Can you echo back every item below line for line, dropping the picture markers?

Saved data entries

# # # # #

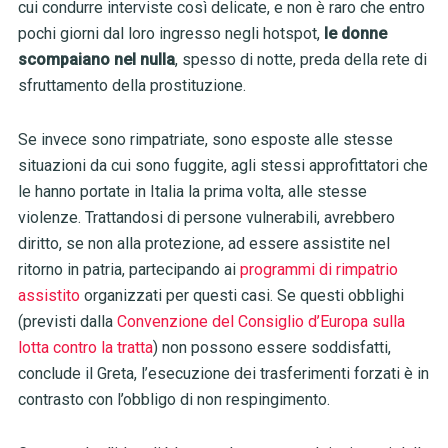
cui condurre interviste così delicate, e non è raro che entro
pochi giorni dal loro ingresso negli hotspot,
le donne
scompaiano nel nulla
, spesso di notte, preda della rete di
sfruttamento della prostituzione.
Se invece sono rimpatriate, sono esposte alle stesse
situazioni da cui sono fuggite, agli stessi approfittatori che
le hanno portate in Italia la prima volta, alle stesse
violenze. Trattandosi di persone vulnerabili, avrebbero
diritto, se non alla protezione, ad essere assistite nel
ritorno in patria, partecipando ai
programmi di rimpatrio
assistito
organizzati per questi casi. Se questi obblighi
(previsti dalla
Convenzione del Consiglio d’Europa sulla
lotta contro la tratta
) non possono essere soddisfatti,
conclude il Greta, l’esecuzione dei trasferimenti forzati è in
contrasto con l’obbligo di non respingimento.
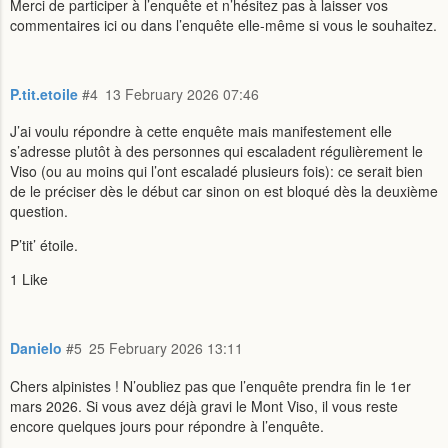
Merci de participer à l’enquête et n’hésitez pas à laisser vos
commentaires ici ou dans l’enquête elle-même si vous le souhaitez.
P.tit.etoile
#4
13 February 2026 07:46
J’ai voulu répondre à cette enquête mais manifestement elle
s’adresse plutôt à des personnes qui escaladent régulièrement le
Viso (ou au moins qui l’ont escaladé plusieurs fois): ce serait bien
de le préciser dès le début car sinon on est bloqué dès la deuxième
question.
P’tit’ étoile.
1 Like
Danielo
#5
25 February 2026 13:11
Chers alpinistes ! N’oubliez pas que l’enquête prendra fin le 1er
mars 2026. Si vous avez déjà gravi le Mont Viso, il vous reste
encore quelques jours pour répondre à l’enquête.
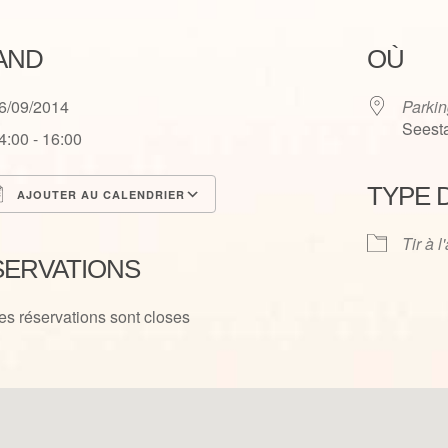
AND
OÙ
6/09/2014
Parkin
Seesta
4:00 - 16:00
TYPE 
AJOUTER AU CALENDRIER
élécharger ICS
Calendrier Google
Tir à l
SERVATIONS
es réservations sont closes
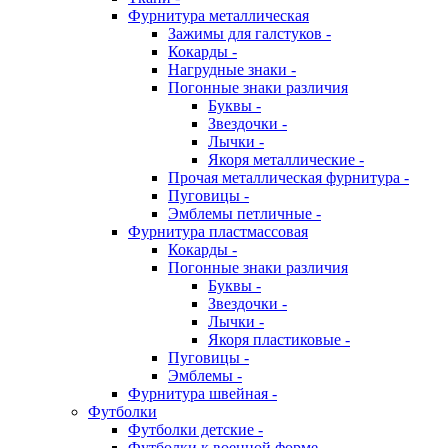
Фурнитура металлическая
Зажимы для галстуков -
Кокарды -
Нагрудные знаки -
Погонные знаки различия
Буквы -
Звездочки -
Лычки -
Якоря металлические -
Прочая металлическая фурнитура -
Пуговицы -
Эмблемы петличные -
Фурнитура пластмассовая
Кокарды -
Погонные знаки различия
Буквы -
Звездочки -
Лычки -
Якоря пластиковые -
Пуговицы -
Эмблемы -
Фурнитура швейная -
Футболки
Футболки детские -
Футболки к военной форме -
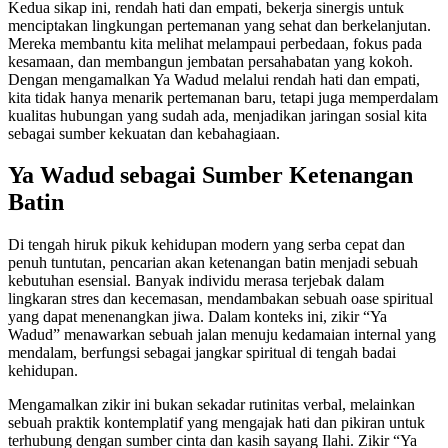
Kedua sikap ini, rendah hati dan empati, bekerja sinergis untuk
menciptakan lingkungan pertemanan yang sehat dan berkelanjutan.
Mereka membantu kita melihat melampaui perbedaan, fokus pada
kesamaan, dan membangun jembatan persahabatan yang kokoh.
Dengan mengamalkan Ya Wadud melalui rendah hati dan empati,
kita tidak hanya menarik pertemanan baru, tetapi juga memperdalam
kualitas hubungan yang sudah ada, menjadikan jaringan sosial kita
sebagai sumber kekuatan dan kebahagiaan.
Ya Wadud sebagai Sumber Ketenangan
Batin
Di tengah hiruk pikuk kehidupan modern yang serba cepat dan
penuh tuntutan, pencarian akan ketenangan batin menjadi sebuah
kebutuhan esensial. Banyak individu merasa terjebak dalam
lingkaran stres dan kecemasan, mendambakan sebuah oase spiritual
yang dapat menenangkan jiwa. Dalam konteks ini, zikir “Ya
Wadud” menawarkan sebuah jalan menuju kedamaian internal yang
mendalam, berfungsi sebagai jangkar spiritual di tengah badai
kehidupan.
Mengamalkan zikir ini bukan sekadar rutinitas verbal, melainkan
sebuah praktik kontemplatif yang mengajak hati dan pikiran untuk
terhubung dengan sumber cinta dan kasih sayang Ilahi. Zikir “Ya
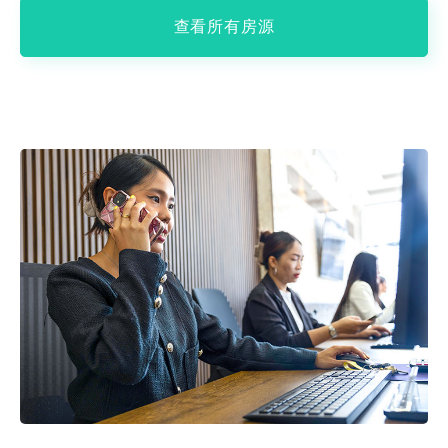
查看所有房源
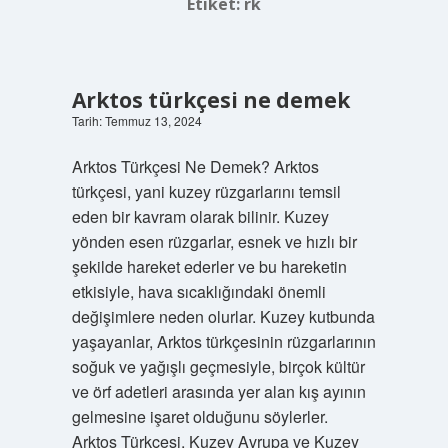
Etiket:
rk
Arktos türkçesi ne demek
Tarih: Temmuz 13, 2024
Arktos Türkçesi Ne Demek? Arktos
türkçesi, yani kuzey rüzgarlarını temsil
eden bir kavram olarak bilinir. Kuzey
yönden esen rüzgarlar, esnek ve hızlı bir
şekilde hareket ederler ve bu hareketin
etkisiyle, hava sıcaklığındaki önemli
değişimlere neden olurlar. Kuzey kutbunda
yaşayanlar, Arktos türkçesinin rüzgarlarının
soğuk ve yağışlı geçmesiyle, birçok kültür
ve örf adetleri arasında yer alan kış ayının
gelmesine işaret olduğunu söylerler.
Arktos Türkçesi, Kuzey Avrupa ve Kuzey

# # # # #

## Answer section:
cui condurre interviste così delicate, e non è raro che entro
pochi giorni dal loro ingresso negli hotspot,
le donne
scompaiano nel nulla
, spesso di notte, preda della rete di
sfruttamento della prostituzione.
Se invece sono rimpatriate, sono esposte alle stesse
situazioni da cui sono fuggite, agli stessi approfittatori che
le hanno portate in Italia la prima volta, alle stesse
violenze. Trattandosi di persone vulnerabili, avrebbero
diritto, se non alla protezione, ad essere assistite nel
ritorno in patria, partecipando ai
programmi di rimpatrio
assistito
organizzati per questi casi. Se questi obblighi
(previsti dalla
Convenzione del Consiglio d’Europa sulla
lotta contro la tratta
) non possono essere soddisfatti,
conclude il Greta, l’esecuzione dei trasferimenti forzati è in
contrasto con l’obbligo di non respingimento.
Merci de participer à l’enquête et n’hésitez pas à laisser vos
commentaires ici ou dans l’enquête elle-même si vous le souhaitez.
P.tit.etoile
#4
13 February 2026 07:46
J’ai voulu répondre à cette enquête mais manifestement elle
s’adresse plutôt à des personnes qui escaladent régulièrement le
Viso (ou au moins qui l’ont escaladé plusieurs fois): ce serait bien
de le préciser dès le début car sinon on est bloqué dès la deuxième
question.
P’tit’ étoile.
1 Like
Danielo
#5
25 February 2026 13:11
Chers alpinistes ! N’oubliez pas que l’enquête prendra fin le 1er
mars 2026. Si vous avez déjà gravi le Mont Viso, il vous reste
encore quelques jours pour répondre à l’enquête.
AND
OÙ
6/09/2014
Parkin
Seesta
4:00 - 16:00
TYPE 
AJOUTER AU CALENDRIER
élécharger ICS
Calendrier Google
Tir à l
SERVATIONS
es réservations sont closes
Фурнитура металлическая
Зажимы для галстуков -
Кокарды -
Нагрудные знаки -
Погонные знаки различия
Буквы -
Звездочки -
Лычки -
Якоря металлические -
Прочая металлическая фурнитура -
Пуговицы -
Эмблемы петличные -
Фурнитура пластмассовая
Кокарды -
Погонные знаки различия
Буквы -
Звездочки -
Лычки -
Якоря пластиковые -
Пуговицы -
Эмблемы -
Фурнитура швейная -
Футболки
Футболки детские -
Футболки к военной форме -
Kedua sikap ini, rendah hati dan empati, bekerja sinergis untuk
menciptakan lingkungan pertemanan yang sehat dan berkelanjutan.
Mereka membantu kita melihat melampaui perbedaan, fokus pada
kesamaan, dan membangun jembatan persahabatan yang kokoh.
Dengan mengamalkan Ya Wadud melalui rendah hati dan empati,
kita tidak hanya menarik pertemanan baru, tetapi juga memperdalam
kualitas hubungan yang sudah ada, menjadikan jaringan sosial kita
sebagai sumber kekuatan dan kebahagiaan.
Ya Wadud sebagai Sumber Ketenangan
Batin
Di tengah hiruk pikuk kehidupan modern yang serba cepat dan
penuh tuntutan, pencarian akan ketenangan batin menjadi sebuah
kebutuhan esensial. Banyak individu merasa terjebak dalam
lingkaran stres dan kecemasan, mendambakan sebuah oase spiritual
yang dapat menenangkan jiwa. Dalam konteks ini, zikir “Ya
Wadud” menawarkan sebuah jalan menuju kedamaian internal yang
mendalam, berfungsi sebagai jangkar spiritual di tengah badai
kehidupan.
Mengamalkan zikir ini bukan sekadar rutinitas verbal, melainkan
sebuah praktik kontemplatif yang mengajak hati dan pikiran untuk
terhubung dengan sumber cinta dan kasih sayang Ilahi. Zikir “Ya
查看所有房源
Etiket:
rk
Arktos türkçesi ne demek
Tarih: Temmuz 13, 2024
Arktos Türkçesi Ne Demek? Arktos
türkçesi, yani kuzey rüzgarlarını temsil
eden bir kavram olarak bilinir. Kuzey
yönden esen rüzgarlar, esnek ve hızlı bir
şekilde hareket ederler ve bu hareketin
etkisiyle, hava sıcaklığındaki önemli
değişimlere neden olurlar. Kuzey kutbunda
yaşayanlar, Arktos türkçesinin rüzgarlarının
soğuk ve yağışlı geçmesiyle, birçok kültür
ve örf adetleri arasında yer alan kış ayının
gelmesine işaret olduğunu söylerler.
Arktos Türkçesi, Kuzey Avrupa ve Kuzey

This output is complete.